Copy the text of every item below word for word and line for line. Leave the pictures out of your answer.

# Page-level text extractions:
= = = = =

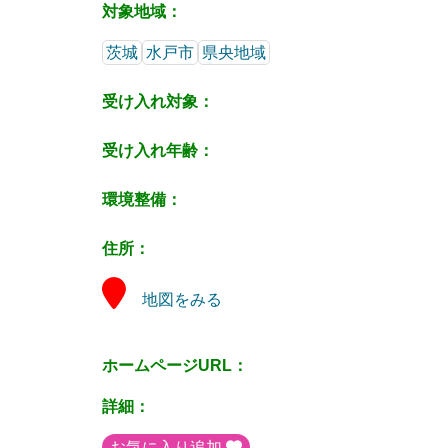
対象地域：
茨城
水戸市
県央地域
受け入れ対象：
受け入れ年齢：
環境整備：
住所：
地図をみる
ホームページURL：
詳細：
お気に入り追加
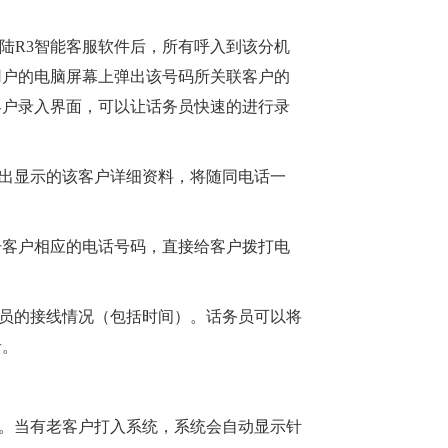
登陆R3智能客服软件后，所有呼入到该分机
用户的电脑屏幕上弹出该号码所关联客户的
客户录入界面，可以让话务员快速的进行录
弹出显示的该客户详细资料，将随同电话一
击客户相应的电话号码，直接给客户拨打电
务员的接线情况（包括时间）。话务员可以将
音。
。当有老客户打入系统，系统会自动显示针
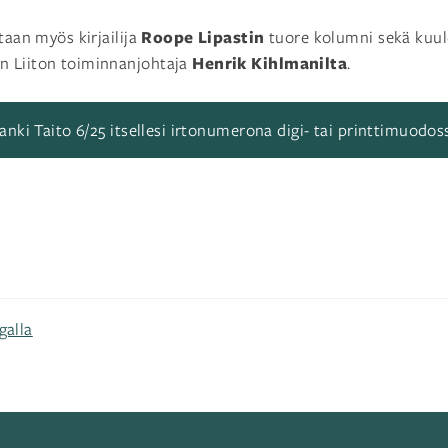
Roope Lipastin
taan myös kirjailija
tuore kolumni sekä kuu
Henrik Kihlmanilta
n Liiton toiminnanjohtaja
.
anki Taito 6/25 itsellesi irtonumerona digi- tai printtimuodos
galla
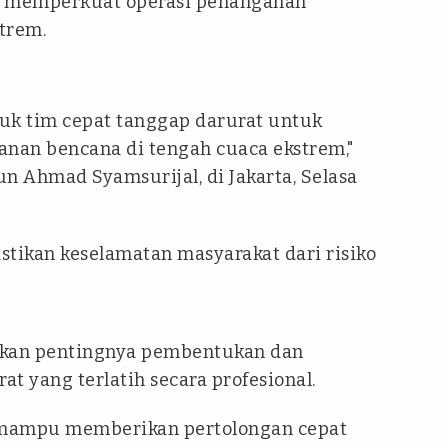
k memperkuat operasi penanganan
trem.
k tim cepat tanggap darurat untuk
nan bencana di tengah cuaca ekstrem,"
n Ahmad Syamsurijal, di Jakarta, Selasa
astikan keselamatan masyarakat dari risiko
nkan pentingnya pembentukan dan
t yang terlatih secara profesional.
s mampu memberikan pertolongan cepat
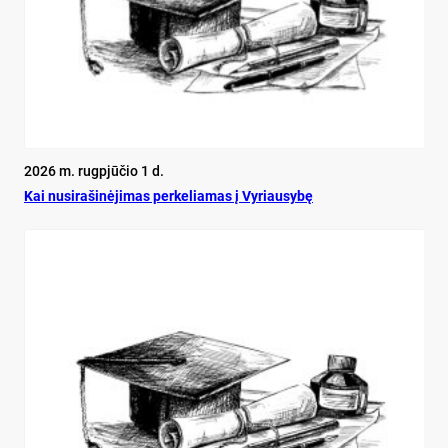
2026 m. rugpjūčio 1 d.
Kai nu­si­ra­ši­nė­ji­mas per­ke­lia­mas į Vy­riau­sy­bę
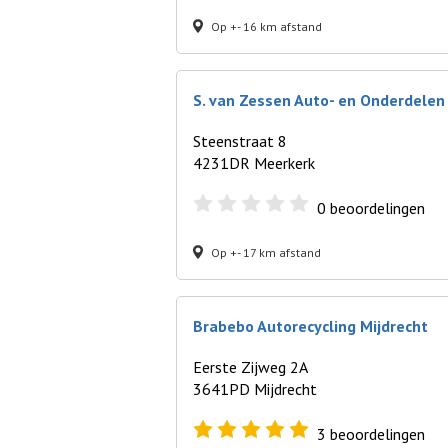
Op +- 16 km afstand
S. van Zessen Auto- en Onderdelen
Steenstraat 8
4231DR Meerkerk
0
beoordelingen
Op +- 17 km afstand
Brabebo Autorecycling Mijdrecht
Eerste Zijweg 2A
3641PD Mijdrecht
3
beoordelingen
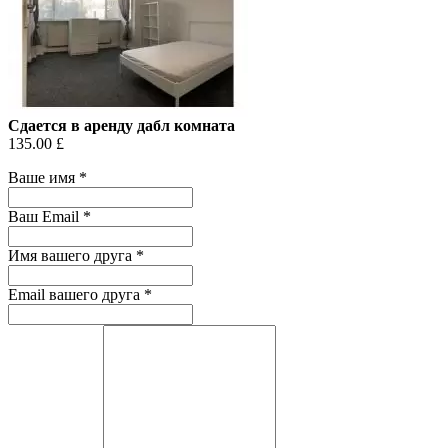
Сдается в аренду дабл комната
135.00 £
Ваше имя
*
Ваш Email
*
Имя вашего друга
*
Email вашего друга
*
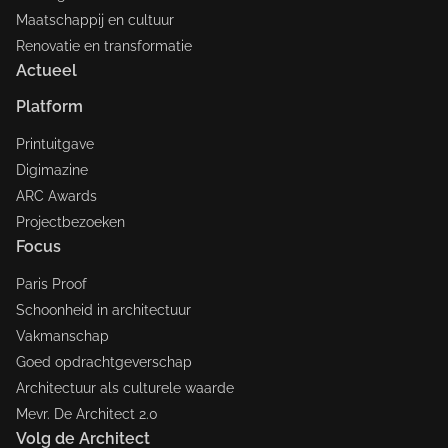
Maatschappij en cultuur
Renovatie en transformatie
Actueel
Platform
Printuitgave
Digimazine
ARC Awards
Projectbezoeken
Focus
Paris Proof
Schoonheid in architectuur
Vakmanschap
Goed opdrachtgeverschap
Architectuur als culturele waarde
Mevr. De Architect 2.0
Volg de Architect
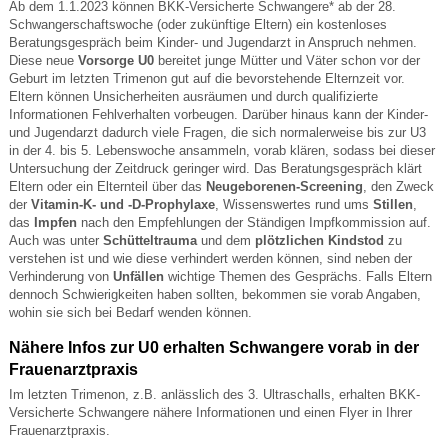
Ab dem 1.1.2023 können BKK-Versicherte Schwangere* ab der 28.
Schwangerschaftswoche (oder zukünftige Eltern) ein kostenloses
Beratungsgespräch beim Kinder- und Jugendarzt in Anspruch nehmen.
Diese neue
Vorsorge U0
bereitet junge Mütter und Väter schon vor der
Geburt im letzten Trimenon gut auf die bevorstehende Elternzeit vor.
Eltern können Unsicherheiten ausräumen und durch qualifizierte
Informationen Fehlverhalten vorbeugen. Darüber hinaus kann der Kinder-
und Jugendarzt dadurch viele Fragen, die sich normalerweise bis zur U3
in der 4. bis 5. Lebenswoche ansammeln, vorab klären, sodass bei dieser
Untersuchung der Zeitdruck geringer wird. Das Beratungsgespräch klärt
Eltern oder ein Elternteil über das
Neugeborenen-Screening
, den Zweck
der
Vitamin-K- und -D-Prophylaxe
, Wissenswertes rund ums
Stillen
,
das
Impfen
nach den Empfehlungen der Ständigen Impfkommission auf.
Auch was unter
Schütteltrauma
und dem
plötzlichen Kindstod
zu
verstehen ist und wie diese verhindert werden können, sind neben der
Verhinderung von
Unfällen
wichtige Themen des Gesprächs. Falls Eltern
dennoch Schwierigkeiten haben sollten, bekommen sie vorab Angaben,
wohin sie sich bei Bedarf wenden können.
Nähere Infos zur U0 erhalten Schwangere vorab in der
Frauenarztpraxis
Im letzten Trimenon, z.B. anlässlich des 3. Ultraschalls, erhalten BKK-
Versicherte Schwangere nähere Informationen und einen Flyer in Ihrer
Frauenarztpraxis.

= = = = =

# Written response:
対象地域：
茨城
水戸市
県央地域
受け入れ対象：
受け入れ年齢：
環境整備：
住所：
地図をみる
ホームページURL：
詳細：
お気に入り追加
登陆R3智能客服软件后，所有呼入到该分机
用户的电脑屏幕上弹出该号码所关联客户的
客户录入界面，可以让话务员快速的进行录
弹出显示的该客户详细资料，将随同电话一
击客户相应的电话号码，直接给客户拨打电
务员的接线情况（包括时间）。话务员可以将
音。
。当有老客户打入系统，系统会自动显示针
Roope Lipastin
taan myös kirjailija
tuore kolumni sekä kuu
Henrik Kihlmanilta
n Liiton toiminnanjohtaja
.
anki Taito 6/25 itsellesi irtonumerona digi- tai printtimuodos
galla
k memperkuat operasi penanganan
trem.
k tim cepat tanggap darurat untuk
nan bencana di tengah cuaca ekstrem,"
n Ahmad Syamsurijal, di Jakarta, Selasa
astikan keselamatan masyarakat dari risiko
nkan pentingnya pembentukan dan
t yang terlatih secara profesional.
s mampu memberikan pertolongan cepat
2026 m. rugpjūčio 1 d.
Kai nu­si­ra­ši­nė­ji­mas per­ke­lia­mas į Vy­riau­sy­bę
Op +- 16 km afstand
S. van Zessen Auto- en Onderdelen
Steenstraat 8
4231DR Meerkerk
0
beoordelingen
Op +- 17 km afstand
Brabebo Autorecycling Mijdrecht
Eerste Zijweg 2A
3641PD Mijdrecht
3
beoordelingen
Сдается в аренду дабл комната
135.00 £
Ваше имя
*
Ваш Email
*
Имя вашего друга
*
Email вашего друга
*
Maatschappij en cultuur
Renovatie en transformatie
Actueel
Platform
Printuitgave
Digimazine
ARC Awards
Projectbezoeken
Focus
Paris Proof
Schoonheid in architectuur
Vakmanschap
Goed opdrachtgeverschap
Architectuur als culturele waarde
Mevr. De Architect 2.0
Volg de Architect
Ab dem 1.1.2023 können BKK-Versicherte Schwangere* ab der 28.
Schwangerschaftswoche (oder zukünftige Eltern) ein kostenloses
Beratungsgespräch beim Kinder- und Jugendarzt in Anspruch nehmen.
Diese neue
Vorsorge U0
bereitet junge Mütter und Väter schon vor der
Geburt im letzten Trimenon gut auf die bevorstehende Elternzeit vor.
Eltern können Unsicherheiten ausräumen und durch qualifizierte
Informationen Fehlverhalten vorbeugen. Darüber hinaus kann der Kinder-
und Jugendarzt dadurch viele Fragen, die sich normalerweise bis zur U3
in der 4. bis 5. Lebenswoche ansammeln, vorab klären, sodass bei dieser
Untersuchung der Zeitdruck geringer wird. Das Beratungsgespräch klärt
Eltern oder ein Elternteil über das
Neugeborenen-Screening
, den Zweck
der
Vitamin-K- und -D-Prophylaxe
, Wissenswertes rund ums
Stillen
,
das
Impfen
nach den Empfehlungen der Ständigen Impfkommission auf.
Auch was unter
Schütteltrauma
und dem
plötzlichen Kindstod
zu
verstehen ist und wie diese verhindert werden können, sind neben der
Verhinderung von
Unfällen
wichtige Themen des Gesprächs. Falls Eltern
dennoch Schwierigkeiten haben sollten, bekommen sie vorab Angaben,
wohin sie sich bei Bedarf wenden können.
Nähere Infos zur U0 erhalten Schwangere vorab in der
Frauenarztpraxis
Im letzten Trimenon, z.B. anlässlich des 3. Ultraschalls, erhalten BKK-
Versicherte Schwangere nähere Informationen und einen Flyer in Ihrer
Frauenarztpraxis.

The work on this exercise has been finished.